WRITTEN TASK - Copy the items word for word, starting with the line containing "need dial thermometer temperature in °C. shape it like °C 190" and going on through the line containing "report: mA 295", both included.
▼
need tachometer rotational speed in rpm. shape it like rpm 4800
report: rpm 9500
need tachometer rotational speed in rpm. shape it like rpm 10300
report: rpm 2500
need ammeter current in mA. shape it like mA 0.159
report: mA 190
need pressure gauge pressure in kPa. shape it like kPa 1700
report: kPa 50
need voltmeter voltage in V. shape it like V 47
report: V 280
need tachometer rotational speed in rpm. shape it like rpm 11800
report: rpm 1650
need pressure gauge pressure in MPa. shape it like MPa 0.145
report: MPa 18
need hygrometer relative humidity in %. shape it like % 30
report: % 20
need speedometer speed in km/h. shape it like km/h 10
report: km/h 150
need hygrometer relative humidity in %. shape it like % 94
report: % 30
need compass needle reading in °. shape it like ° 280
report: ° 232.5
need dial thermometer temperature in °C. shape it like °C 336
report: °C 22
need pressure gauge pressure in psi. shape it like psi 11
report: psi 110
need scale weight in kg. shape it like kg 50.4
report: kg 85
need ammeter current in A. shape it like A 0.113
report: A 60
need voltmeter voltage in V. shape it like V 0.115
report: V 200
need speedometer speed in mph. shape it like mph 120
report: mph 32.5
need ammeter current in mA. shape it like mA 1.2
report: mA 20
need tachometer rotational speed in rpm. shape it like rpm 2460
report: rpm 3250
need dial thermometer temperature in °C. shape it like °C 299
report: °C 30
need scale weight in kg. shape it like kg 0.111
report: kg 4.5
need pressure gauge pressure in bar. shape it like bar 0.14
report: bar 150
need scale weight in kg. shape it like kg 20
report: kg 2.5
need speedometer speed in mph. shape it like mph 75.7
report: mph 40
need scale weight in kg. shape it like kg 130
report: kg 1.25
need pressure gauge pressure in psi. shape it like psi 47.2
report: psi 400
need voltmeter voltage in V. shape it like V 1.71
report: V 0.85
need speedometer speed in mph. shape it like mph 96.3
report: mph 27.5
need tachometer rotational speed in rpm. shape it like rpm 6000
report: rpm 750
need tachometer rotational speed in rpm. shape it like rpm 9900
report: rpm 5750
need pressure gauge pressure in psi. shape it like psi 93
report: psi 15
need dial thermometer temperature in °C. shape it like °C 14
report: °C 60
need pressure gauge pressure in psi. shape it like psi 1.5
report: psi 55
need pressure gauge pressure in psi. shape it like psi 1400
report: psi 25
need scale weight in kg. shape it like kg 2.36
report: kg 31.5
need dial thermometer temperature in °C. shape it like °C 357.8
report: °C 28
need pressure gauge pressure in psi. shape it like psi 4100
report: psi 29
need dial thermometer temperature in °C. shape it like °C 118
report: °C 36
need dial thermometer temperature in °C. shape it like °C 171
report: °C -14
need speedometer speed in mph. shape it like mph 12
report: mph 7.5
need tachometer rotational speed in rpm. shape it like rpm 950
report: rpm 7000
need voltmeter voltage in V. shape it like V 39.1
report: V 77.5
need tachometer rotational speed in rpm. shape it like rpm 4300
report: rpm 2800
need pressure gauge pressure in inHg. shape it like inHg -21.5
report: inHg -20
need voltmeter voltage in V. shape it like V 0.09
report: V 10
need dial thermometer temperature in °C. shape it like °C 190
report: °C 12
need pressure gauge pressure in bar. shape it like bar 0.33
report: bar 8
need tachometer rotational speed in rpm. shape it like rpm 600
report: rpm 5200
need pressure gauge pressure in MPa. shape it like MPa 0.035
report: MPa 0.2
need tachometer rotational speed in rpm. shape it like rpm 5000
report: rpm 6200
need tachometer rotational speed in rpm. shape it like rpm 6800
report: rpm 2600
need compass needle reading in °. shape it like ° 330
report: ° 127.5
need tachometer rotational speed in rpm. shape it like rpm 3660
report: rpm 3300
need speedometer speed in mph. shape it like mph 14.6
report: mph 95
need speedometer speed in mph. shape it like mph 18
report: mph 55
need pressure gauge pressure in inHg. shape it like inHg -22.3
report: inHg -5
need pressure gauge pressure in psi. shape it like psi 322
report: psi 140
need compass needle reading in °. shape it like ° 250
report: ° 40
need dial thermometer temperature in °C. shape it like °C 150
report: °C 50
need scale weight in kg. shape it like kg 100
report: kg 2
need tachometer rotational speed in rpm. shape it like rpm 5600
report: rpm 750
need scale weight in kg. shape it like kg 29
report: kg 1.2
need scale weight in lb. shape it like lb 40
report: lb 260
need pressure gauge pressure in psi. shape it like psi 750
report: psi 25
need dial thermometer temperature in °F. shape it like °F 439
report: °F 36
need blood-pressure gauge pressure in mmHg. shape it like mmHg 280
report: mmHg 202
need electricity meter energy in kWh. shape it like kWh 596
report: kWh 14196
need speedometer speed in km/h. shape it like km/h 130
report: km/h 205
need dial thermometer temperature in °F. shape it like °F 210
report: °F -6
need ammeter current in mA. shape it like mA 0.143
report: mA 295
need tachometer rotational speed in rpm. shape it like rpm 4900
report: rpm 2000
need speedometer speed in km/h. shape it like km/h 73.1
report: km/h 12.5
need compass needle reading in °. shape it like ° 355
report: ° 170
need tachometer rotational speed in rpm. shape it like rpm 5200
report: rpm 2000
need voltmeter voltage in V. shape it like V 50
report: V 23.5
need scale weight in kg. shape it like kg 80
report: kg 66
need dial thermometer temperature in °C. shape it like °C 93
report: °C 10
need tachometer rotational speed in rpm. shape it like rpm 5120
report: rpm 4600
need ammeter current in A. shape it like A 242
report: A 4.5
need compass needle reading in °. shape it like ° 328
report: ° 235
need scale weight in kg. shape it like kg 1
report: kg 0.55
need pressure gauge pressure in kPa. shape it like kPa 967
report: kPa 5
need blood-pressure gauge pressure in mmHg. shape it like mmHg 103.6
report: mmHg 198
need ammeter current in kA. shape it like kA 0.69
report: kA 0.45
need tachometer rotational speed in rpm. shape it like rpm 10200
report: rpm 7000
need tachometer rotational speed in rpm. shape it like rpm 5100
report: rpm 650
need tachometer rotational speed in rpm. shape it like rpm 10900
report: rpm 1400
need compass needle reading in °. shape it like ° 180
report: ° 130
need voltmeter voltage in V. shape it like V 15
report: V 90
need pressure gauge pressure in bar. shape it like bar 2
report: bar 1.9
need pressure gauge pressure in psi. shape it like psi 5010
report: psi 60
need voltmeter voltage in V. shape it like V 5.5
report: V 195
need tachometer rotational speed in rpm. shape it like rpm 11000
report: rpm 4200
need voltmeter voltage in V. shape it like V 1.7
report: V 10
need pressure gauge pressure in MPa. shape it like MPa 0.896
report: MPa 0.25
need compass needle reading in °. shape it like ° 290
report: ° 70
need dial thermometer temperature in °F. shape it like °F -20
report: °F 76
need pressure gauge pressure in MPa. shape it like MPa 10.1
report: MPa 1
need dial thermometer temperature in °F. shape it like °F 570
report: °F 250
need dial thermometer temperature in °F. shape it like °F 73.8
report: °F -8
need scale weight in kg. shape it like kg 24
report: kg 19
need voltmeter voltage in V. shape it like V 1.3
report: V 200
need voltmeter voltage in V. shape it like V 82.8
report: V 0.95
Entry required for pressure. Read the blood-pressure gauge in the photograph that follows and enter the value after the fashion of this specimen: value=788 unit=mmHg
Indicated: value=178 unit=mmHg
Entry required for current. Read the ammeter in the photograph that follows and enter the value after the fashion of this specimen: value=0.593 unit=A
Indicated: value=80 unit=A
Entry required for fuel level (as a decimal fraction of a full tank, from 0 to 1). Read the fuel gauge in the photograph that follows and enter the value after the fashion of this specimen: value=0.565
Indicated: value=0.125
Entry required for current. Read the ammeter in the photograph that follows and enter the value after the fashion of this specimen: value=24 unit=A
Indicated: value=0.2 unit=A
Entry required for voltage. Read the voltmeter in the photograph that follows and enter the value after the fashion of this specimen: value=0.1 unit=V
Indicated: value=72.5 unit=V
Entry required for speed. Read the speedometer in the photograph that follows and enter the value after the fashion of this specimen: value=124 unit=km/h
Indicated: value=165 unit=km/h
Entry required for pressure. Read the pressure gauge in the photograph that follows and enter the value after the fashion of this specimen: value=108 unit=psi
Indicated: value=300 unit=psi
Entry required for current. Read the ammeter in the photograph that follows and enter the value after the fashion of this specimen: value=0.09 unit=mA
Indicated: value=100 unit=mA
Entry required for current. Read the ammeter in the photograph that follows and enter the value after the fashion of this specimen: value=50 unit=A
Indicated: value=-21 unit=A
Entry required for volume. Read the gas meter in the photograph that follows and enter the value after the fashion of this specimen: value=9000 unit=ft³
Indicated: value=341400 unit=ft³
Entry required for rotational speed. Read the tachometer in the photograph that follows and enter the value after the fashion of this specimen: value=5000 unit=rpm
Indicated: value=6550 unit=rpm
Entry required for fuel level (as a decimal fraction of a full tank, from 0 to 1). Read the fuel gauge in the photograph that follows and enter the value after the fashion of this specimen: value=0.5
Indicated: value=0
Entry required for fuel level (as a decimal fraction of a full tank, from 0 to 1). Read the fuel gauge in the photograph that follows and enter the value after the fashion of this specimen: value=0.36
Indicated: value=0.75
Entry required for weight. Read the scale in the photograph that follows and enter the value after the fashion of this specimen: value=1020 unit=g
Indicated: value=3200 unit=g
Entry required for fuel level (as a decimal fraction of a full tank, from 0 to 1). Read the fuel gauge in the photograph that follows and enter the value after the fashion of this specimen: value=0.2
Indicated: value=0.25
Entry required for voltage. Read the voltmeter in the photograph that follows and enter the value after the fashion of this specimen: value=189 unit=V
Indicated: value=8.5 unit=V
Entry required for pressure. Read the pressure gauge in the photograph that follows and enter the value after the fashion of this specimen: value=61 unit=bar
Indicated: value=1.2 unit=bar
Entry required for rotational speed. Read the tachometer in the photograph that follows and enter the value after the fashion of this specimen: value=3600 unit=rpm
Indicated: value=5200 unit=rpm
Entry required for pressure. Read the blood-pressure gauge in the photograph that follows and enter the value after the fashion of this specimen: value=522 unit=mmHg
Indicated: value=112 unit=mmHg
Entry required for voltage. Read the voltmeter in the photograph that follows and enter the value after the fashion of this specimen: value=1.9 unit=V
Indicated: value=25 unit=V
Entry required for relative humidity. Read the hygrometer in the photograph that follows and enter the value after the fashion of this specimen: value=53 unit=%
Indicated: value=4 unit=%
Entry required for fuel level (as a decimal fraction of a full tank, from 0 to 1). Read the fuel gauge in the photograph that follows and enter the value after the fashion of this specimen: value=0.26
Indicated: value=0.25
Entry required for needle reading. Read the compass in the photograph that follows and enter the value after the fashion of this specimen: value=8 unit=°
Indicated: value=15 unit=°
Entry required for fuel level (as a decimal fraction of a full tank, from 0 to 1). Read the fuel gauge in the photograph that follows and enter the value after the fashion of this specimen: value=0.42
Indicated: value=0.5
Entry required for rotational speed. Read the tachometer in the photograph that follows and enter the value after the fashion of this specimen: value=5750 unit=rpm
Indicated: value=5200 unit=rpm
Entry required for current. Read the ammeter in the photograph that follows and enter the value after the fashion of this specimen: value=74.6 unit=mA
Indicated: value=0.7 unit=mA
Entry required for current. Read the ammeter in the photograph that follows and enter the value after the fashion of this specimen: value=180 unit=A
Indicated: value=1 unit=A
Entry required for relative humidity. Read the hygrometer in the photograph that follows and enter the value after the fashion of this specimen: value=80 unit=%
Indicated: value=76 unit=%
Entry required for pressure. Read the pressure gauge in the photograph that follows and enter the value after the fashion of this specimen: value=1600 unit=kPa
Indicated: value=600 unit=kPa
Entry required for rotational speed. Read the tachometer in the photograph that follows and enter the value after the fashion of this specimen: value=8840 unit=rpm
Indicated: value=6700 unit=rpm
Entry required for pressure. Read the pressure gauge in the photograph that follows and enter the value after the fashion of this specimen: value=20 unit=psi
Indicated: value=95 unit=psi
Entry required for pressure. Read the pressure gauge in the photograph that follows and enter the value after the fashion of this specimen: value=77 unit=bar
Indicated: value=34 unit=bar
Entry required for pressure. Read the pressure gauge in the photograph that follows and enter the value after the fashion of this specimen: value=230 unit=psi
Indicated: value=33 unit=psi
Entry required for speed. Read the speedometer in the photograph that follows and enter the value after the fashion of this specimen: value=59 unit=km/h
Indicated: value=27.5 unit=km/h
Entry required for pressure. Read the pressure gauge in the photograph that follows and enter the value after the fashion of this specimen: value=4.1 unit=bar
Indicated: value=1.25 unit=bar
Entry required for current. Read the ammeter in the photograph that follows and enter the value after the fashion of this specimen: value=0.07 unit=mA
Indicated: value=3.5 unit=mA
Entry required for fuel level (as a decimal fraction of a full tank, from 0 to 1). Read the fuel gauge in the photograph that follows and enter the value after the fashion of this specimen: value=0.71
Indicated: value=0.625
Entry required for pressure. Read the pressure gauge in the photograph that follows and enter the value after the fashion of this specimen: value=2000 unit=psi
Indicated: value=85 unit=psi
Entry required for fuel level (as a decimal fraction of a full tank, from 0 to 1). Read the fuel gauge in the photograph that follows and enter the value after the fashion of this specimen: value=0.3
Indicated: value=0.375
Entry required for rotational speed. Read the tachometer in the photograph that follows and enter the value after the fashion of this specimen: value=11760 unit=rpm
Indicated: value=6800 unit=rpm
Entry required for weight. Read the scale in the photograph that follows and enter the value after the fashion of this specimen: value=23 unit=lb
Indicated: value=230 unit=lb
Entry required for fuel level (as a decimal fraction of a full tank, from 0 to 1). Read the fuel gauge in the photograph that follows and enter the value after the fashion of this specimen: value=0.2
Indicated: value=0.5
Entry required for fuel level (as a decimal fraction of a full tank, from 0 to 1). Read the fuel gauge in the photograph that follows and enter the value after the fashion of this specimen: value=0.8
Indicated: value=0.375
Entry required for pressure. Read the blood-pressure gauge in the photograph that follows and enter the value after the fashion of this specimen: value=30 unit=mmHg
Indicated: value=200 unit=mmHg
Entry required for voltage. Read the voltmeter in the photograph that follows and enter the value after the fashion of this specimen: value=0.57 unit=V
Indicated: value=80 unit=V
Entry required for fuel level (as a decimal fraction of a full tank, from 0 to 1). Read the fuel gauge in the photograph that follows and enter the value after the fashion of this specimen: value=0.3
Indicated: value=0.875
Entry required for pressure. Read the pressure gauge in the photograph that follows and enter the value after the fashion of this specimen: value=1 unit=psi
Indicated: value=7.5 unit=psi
▲
TASK OUTPUT -
need dial thermometer temperature in °C. shape it like °C 190
report: °C 12
need pressure gauge pressure in bar. shape it like bar 0.33
report: bar 8
need tachometer rotational speed in rpm. shape it like rpm 600
report: rpm 5200
need pressure gauge pressure in MPa. shape it like MPa 0.035
report: MPa 0.2
need tachometer rotational speed in rpm. shape it like rpm 5000
report: rpm 6200
need tachometer rotational speed in rpm. shape it like rpm 6800
report: rpm 2600
need compass needle reading in °. shape it like ° 330
report: ° 127.5
need tachometer rotational speed in rpm. shape it like rpm 3660
report: rpm 3300
need speedometer speed in mph. shape it like mph 14.6
report: mph 95
need speedometer speed in mph. shape it like mph 18
report: mph 55
need pressure gauge pressure in inHg. shape it like inHg -22.3
report: inHg -5
need pressure gauge pressure in psi. shape it like psi 322
report: psi 140
need compass needle reading in °. shape it like ° 250
report: ° 40
need dial thermometer temperature in °C. shape it like °C 150
report: °C 50
need scale weight in kg. shape it like kg 100
report: kg 2
need tachometer rotational speed in rpm. shape it like rpm 5600
report: rpm 750
need scale weight in kg. shape it like kg 29
report: kg 1.2
need scale weight in lb. shape it like lb 40
report: lb 260
need pressure gauge pressure in psi. shape it like psi 750
report: psi 25
need dial thermometer temperature in °F. shape it like °F 439
report: °F 36
need blood-pressure gauge pressure in mmHg. shape it like mmHg 280
report: mmHg 202
need electricity meter energy in kWh. shape it like kWh 596
report: kWh 14196
need speedometer speed in km/h. shape it like km/h 130
report: km/h 205
need dial thermometer temperature in °F. shape it like °F 210
report: °F -6
need ammeter current in mA. shape it like mA 0.143
report: mA 295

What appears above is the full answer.